El margen de ganancia que menciona el emprendedor oscila entre el 60% y 70% pero hay un tema importante: tardan entre cuatro y cinco años en obtener el beneficio total porque los estudiantes pagan el curso mes a mes y recién después de encontrar un trabajo que supere los US$ 1.000 de ingreso mensual. Mientras tanto recurren a inversores de Capital de Riesgo, pero a la larga ese tipo de capital sale muy caro, diluyendo el capital de la empresa. “Entonces pedimos préstamos por los estudiantes, a los que ellos no podrían acceder directamente. Nosotros usamos esos préstamos para invertir en la educación de los alumnos. Esto pone todo el riesgo en nosotros. Si el estudiante abandona a mitad del programa o no encuentra trabajo igual nosotros debemos pagarle al inversor.
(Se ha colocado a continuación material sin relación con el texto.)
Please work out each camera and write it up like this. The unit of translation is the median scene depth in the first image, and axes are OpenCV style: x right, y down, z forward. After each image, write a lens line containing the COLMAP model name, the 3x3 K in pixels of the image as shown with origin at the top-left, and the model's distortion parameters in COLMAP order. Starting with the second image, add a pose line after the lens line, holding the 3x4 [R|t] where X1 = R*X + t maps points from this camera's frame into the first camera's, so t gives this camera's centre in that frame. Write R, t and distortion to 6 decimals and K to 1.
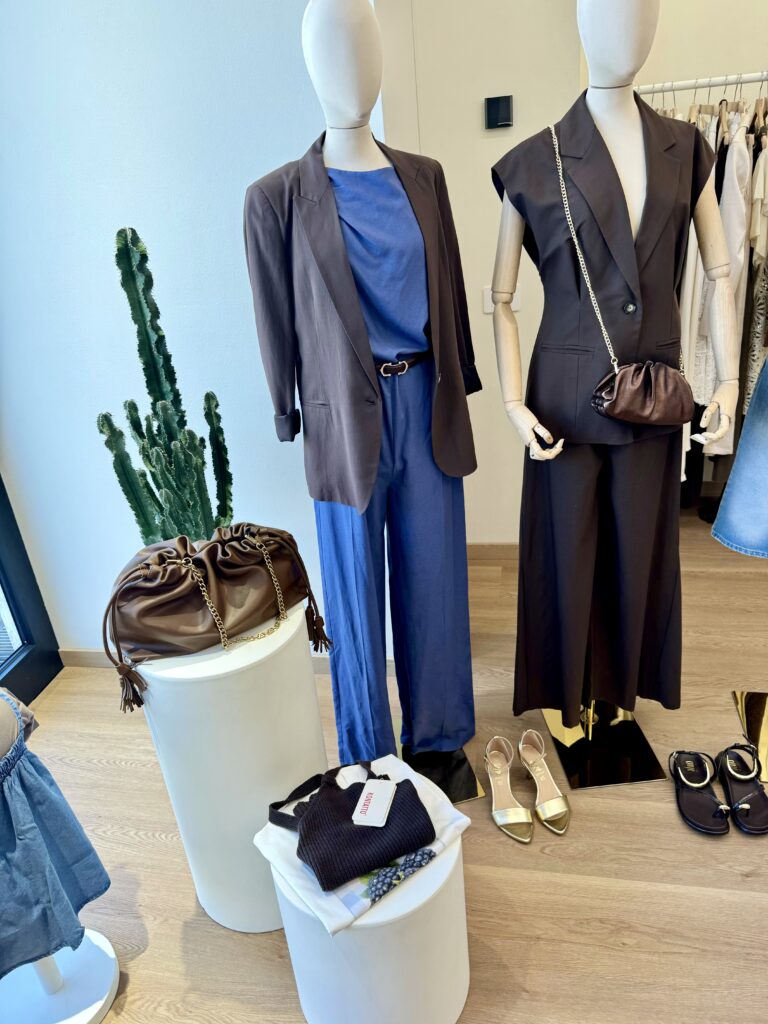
lens RADIAL K [[709.6, 0, 381.1], [0, 709.6, 526.0], [0, 0, 1]] dist [0.085491, -0.117457]
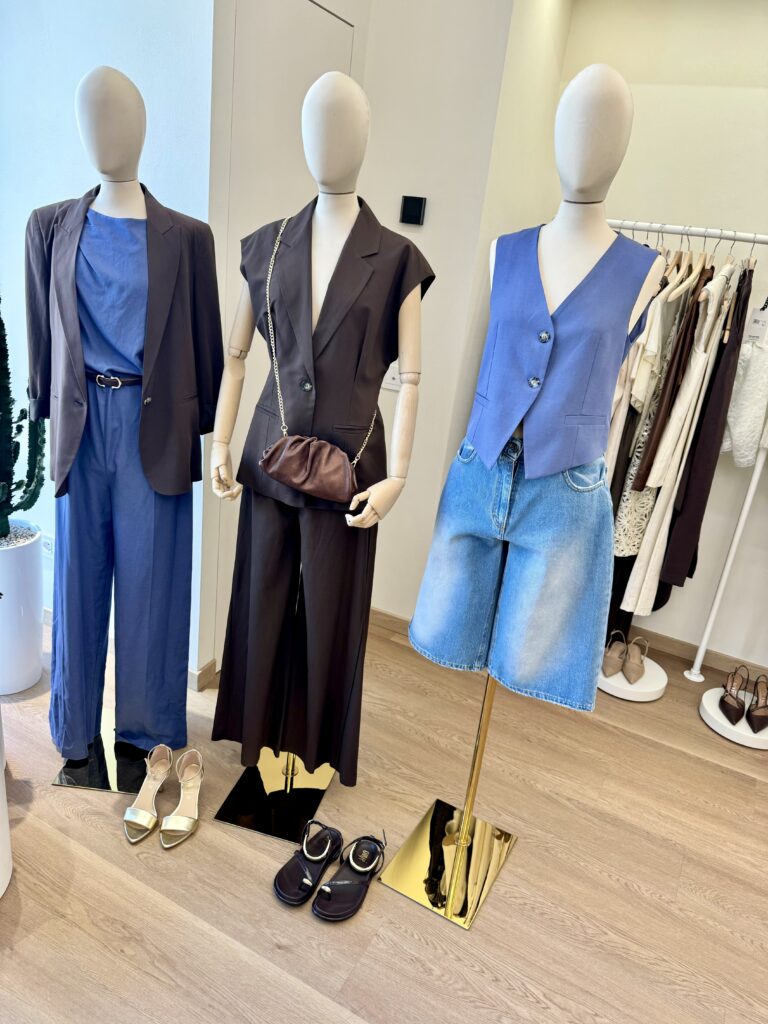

Esto crea unos incentivos internos tan fuertes que cada persona que trabaja en Microverse está obsesionada en conseguir que cada estudiante acceda a un trabajo donde gane mucho dinero”, explica Camus.

Aunque aún no han concretado acuerdos, el empresario argentino reconoce que están manteniendo conversaciones con Globant, Amazon, Mercado Libre y Microsoft, entre otras compañías. “Queremos que las empresas, en el futuro, sean las que financien al estudiante para que él no tenga que pagar nada por su capacitación”, revela.

El objetivo que tiene este emprendedor es que Microverse alcance el millón de alumnos en 2030. Por el momento, han pasado por este programa poco más de 1.000 personas y este año están estudiando 2.000 alumnos. El 30% de ellos son de Latinoamérica y el 45% de África.

“Latinoamérica tiene una gran ventaja que es estar en la misma zona horaria que Estados Unidos y tener una infraestructura de acceso a Internet y de electricidad que son espectaculares, si se las compara con África. Pero aún el talón de Aquiles de los latinoamericanos es el idioma inglés. Si tienen que invertir en educación les aconsejaría que lo primero que deben hacer es aprender inglés. Eso les abrirá un universo de oportunidades para trabajar en forma internacional”, sugiere Camus.

¿Proyectos? El emprendedor reconoce que tiene muchas ideas que planea realizar, pero la clave es hacerlo capa a capa, como al abrir una cebolla. “Realizaremos, en poco tiempo, una nueva ronda de financiación que seguramente será mayor a la última, y con eso podremos concretar más experimentos. Tenemos que sacar más capas de la cebolla, pero la educación, y fundamentalmente nuestro modelo, es un ejercicio de paciencia. Nunca he tenido que ejercitar mi paciencia, más que en este negocio”, finaliza.